### How to complete this task
Would you print the whole listing again, word for word?

### Data section
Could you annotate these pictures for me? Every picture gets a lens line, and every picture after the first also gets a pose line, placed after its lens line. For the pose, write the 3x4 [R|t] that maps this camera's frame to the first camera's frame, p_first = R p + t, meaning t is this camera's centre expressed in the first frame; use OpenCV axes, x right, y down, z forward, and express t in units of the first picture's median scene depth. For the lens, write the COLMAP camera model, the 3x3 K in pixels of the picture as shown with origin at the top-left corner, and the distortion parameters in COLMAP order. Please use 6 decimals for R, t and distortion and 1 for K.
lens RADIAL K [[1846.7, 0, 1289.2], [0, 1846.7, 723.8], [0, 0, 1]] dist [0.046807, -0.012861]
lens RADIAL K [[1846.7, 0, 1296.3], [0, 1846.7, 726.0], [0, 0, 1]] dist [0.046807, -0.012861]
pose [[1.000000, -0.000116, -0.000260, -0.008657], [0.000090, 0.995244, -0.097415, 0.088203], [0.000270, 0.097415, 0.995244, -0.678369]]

### Task response
Could you annotate these pictures for me? Every picture gets a lens line, and every picture after the first also gets a pose line, placed after its lens line. For the pose, write the 3x4 [R|t] that maps this camera's frame to the first camera's frame, p_first = R p + t, meaning t is this camera's centre expressed in the first frame; use OpenCV axes, x right, y down, z forward, and express t in units of the first picture's median scene depth. For the lens, write the COLMAP camera model, the 3x3 K in pixels of the picture as shown with origin at the top-left corner, and the distortion parameters in COLMAP order. Please use 6 decimals for R, t and distortion and 1 for K.
lens RADIAL K [[1846.7, 0, 1289.2], [0, 1846.7, 723.8], [0, 0, 1]] dist [0.046807, -0.012861]
lens RADIAL K [[1846.7, 0, 1296.3], [0, 1846.7, 726.0], [0, 0, 1]] dist [0.046807, -0.012861]
pose [[1.000000, -0.000116, -0.000260, -0.008657], [0.000090, 0.995244, -0.097415, 0.088203], [0.000270, 0.097415, 0.995244, -0.678369]]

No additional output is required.